My friends and teachers have encouraged me to write my voice of my journey through my past and of my present. My primary focused today is in healing and ridding my body of Rheumatoid Arthritis. It is an auto-immune disease where my body attacks itself and eats away at all my joints, causing pain, inflammation, stiffness as well as night sweats and fatigue. I was diagnosed in 2006 and have experienced the gamut of highs and lows of this degenerative disease. My treatment has been both high and low weekly doses of Methotrexate (chemo) and every 6th week an infusion treatment called Remicade. Needless to say the weekly chemo makes me ill and fatigued, although I keep up a 40 hour work week. I’ve only missed work a few days when I’ve had bad flare-ups or nights without sleep, but no more than two days in a row.
My first emotional stage was fear and yet validation because finally there was something on the “outside” that identified how I felt all the time on the “inside.” Stiff, swollen, lethargic and in pain all the time. Although after I received the diagnosis, initially I vowed to not to let it stop my life and I continued with my set travel plans to ski in Vail two weeks later. I simply focused on trying to not be in pain and lived in the fear of when I would be in pain again.
Other emotional stages during flare-ups where I was unable to move either shoulders, or my hip or my jaw to eat or speak where feelings of wanting to die, depression, as well as feelings of defeat, helplessness and failure.
My current emotional and physical belief stage is that my body will heal itself and I will be done with RA and RA will be done with me. I’ve gained this insight by working with a Reiki master, receiving acupuncture, seeing therapists and for the past few months intensive weekly work with a practioner of the Grinberg Method. I also have a wonderful MD – a Rheumatologist – whom I see every 6 weeks. All of these individuals provide a bit of respite from either my physical dis-ease or my emotional dis-ease; some do both.
Over the years I have worked on removing the internal emotional pain that my external body seems to mirror and thus the effect is RA. I have made a further commitment to invest all my energy and resources to truly healing my body of RA.

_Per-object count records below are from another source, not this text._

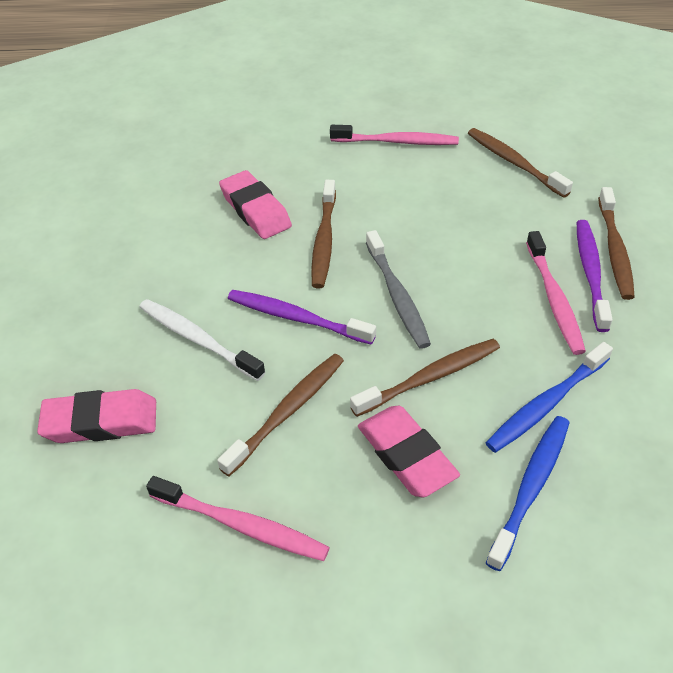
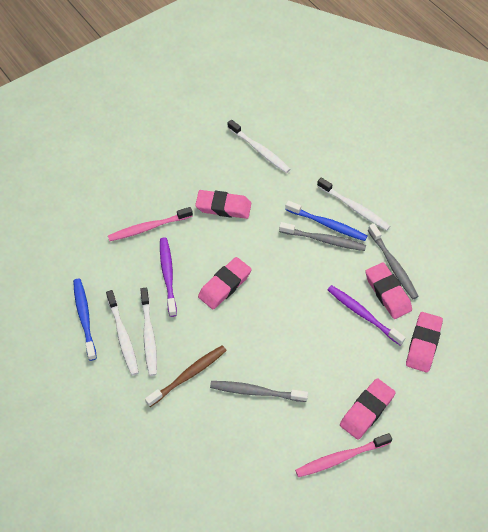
brown toothbrush: [217,354,344,476] [311,180,336,289] [350,339,500,417] [468,128,573,198] [598,187,635,300] = 5 -> [145,345,227,407] = 1
grey toothbrush: [366,230,431,349] = 1 -> [210,381,308,402] [279,222,366,251] [368,224,419,299] = 3
pink eraser: [37,389,156,443] [219,170,292,239] [358,406,460,497] = 3 -> [195,190,251,219] [198,257,252,309] [340,378,395,440] [365,262,412,319] [406,312,443,372] = 5
pink toothbrush: [146,476,330,561] [330,125,459,145] [526,231,586,355] = 3 -> [108,207,193,241] [295,433,392,477] = 2
white toothbrush: [140,299,265,381] = 1 -> [106,290,139,376] [140,288,157,376] [228,120,291,173] [317,177,390,231] = 4

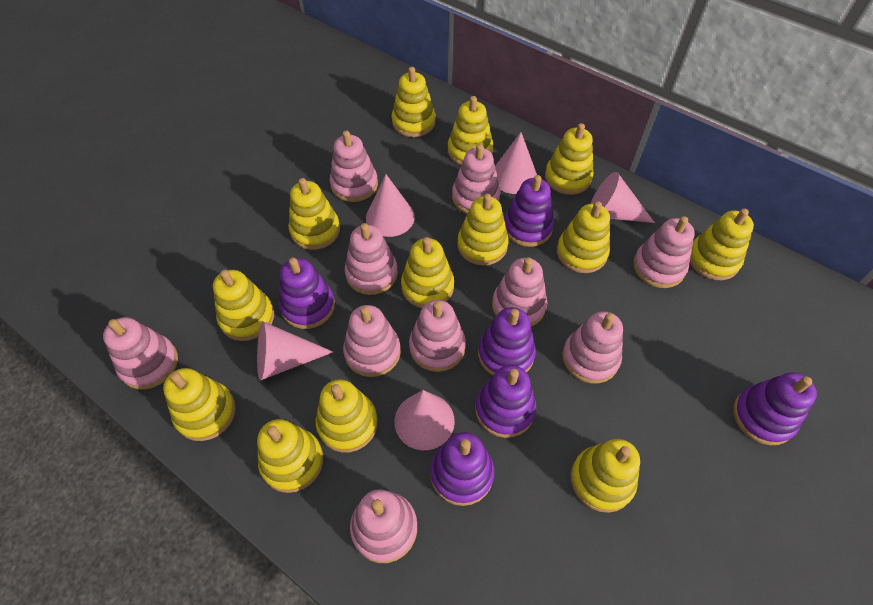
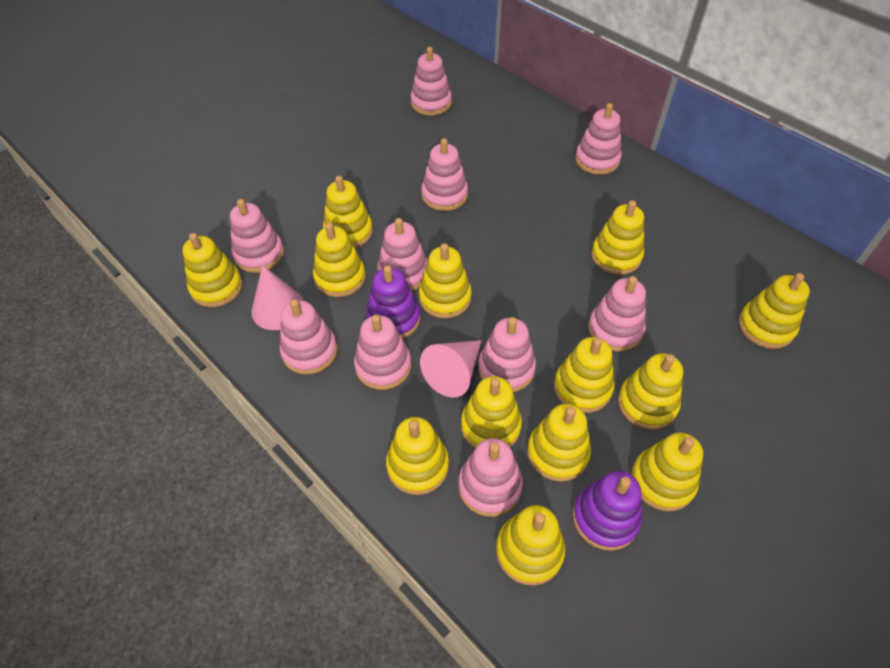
pink cone: [257,321,333,380] [366,175,415,237] [394,390,455,450] [495,132,537,194] [591,172,655,223] = 5 -> [251,265,304,330] [420,340,482,398] = 2
purple stacking toy: [279,258,335,329] [430,432,494,506] [475,365,536,438] [478,307,536,375] [504,175,554,247] [733,372,817,445] = 6 -> [366,265,420,339] [573,471,642,551] = 2

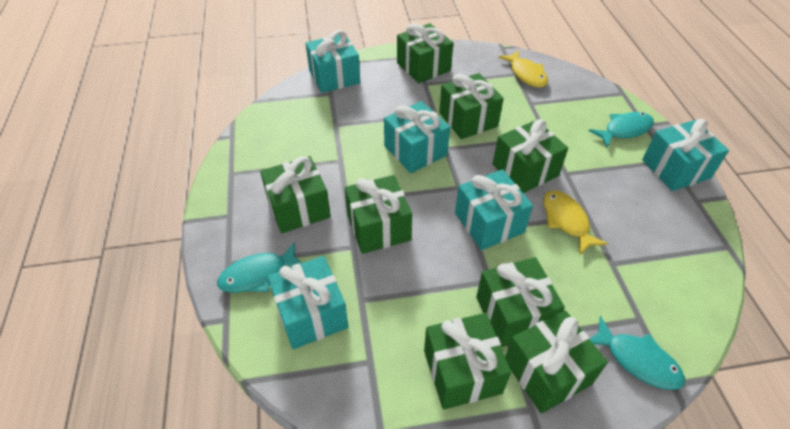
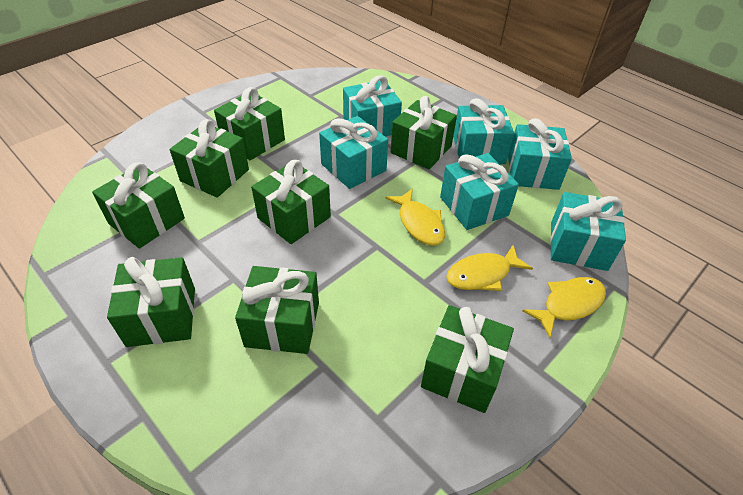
turquoise fish: [217,242,302,293] [589,112,654,148] [590,316,685,390] = 3 -> none = 0
turquoise gift: [267,256,348,349] [305,30,360,93] [384,101,450,173] [455,169,533,250] [642,119,729,191] = 5 -> [319,116,388,189] [343,75,402,136] [440,153,519,230] [453,98,514,164] [508,118,572,190] [550,192,626,271] = 6
yellow fish: [498,50,548,88] [543,190,608,255] = 2 -> [385,188,445,246] [446,245,533,291] [523,277,606,338] = 3

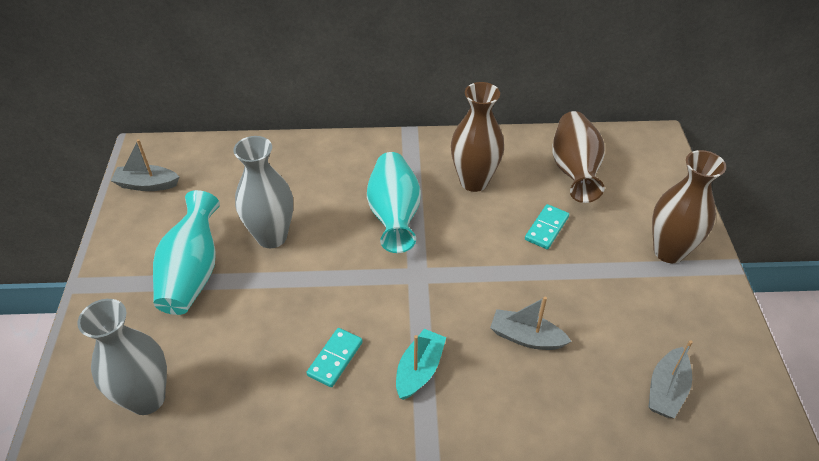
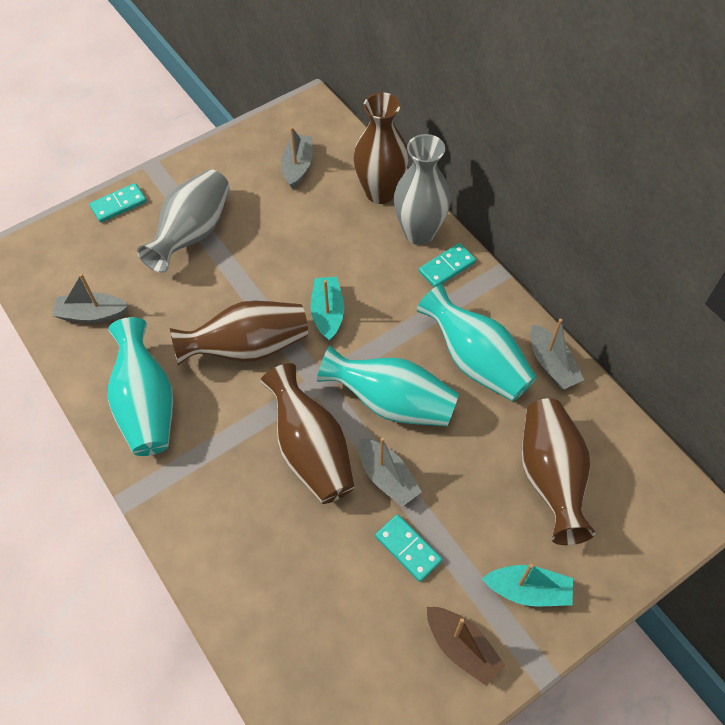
brown boat: none = 0 -> [427,607,505,686] = 1
brown vase: [451,82,504,192] [552,111,605,203] [652,150,726,263] = 3 -> [170,301,308,365] [260,363,355,504] [353,92,409,204] [522,398,595,545] = 4
grey boat: [111,139,179,191] [490,297,572,350] [649,340,693,418] = 3 -> [52,273,129,323] [281,127,312,189] [359,437,422,507] [530,319,584,389] = 4
turquoise boat: [396,329,446,400] = 1 -> [311,277,344,342] [482,564,573,606] = 2
turquoise domino: [306,328,363,387] [525,204,569,249] = 2 -> [90,183,147,223] [375,514,442,582] [419,243,476,287] = 3
turquoise vase: [153,190,220,315] [367,152,421,253] = 2 -> [108,317,173,456] [317,345,459,426] [417,284,537,401] = 3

For the next 3 months I am going to change my diet some more, write every day, exercise and truly delve into my bodies old pain, memories and fears with the goal of ridding my body of the disease of RA and heal it from the harmful side effects the medications which have served to stop the RA from wrecking my joints.
This will be a moment by moment journey and it will be what it will be. For today I can choose to take another step and look forward to where the road will take me.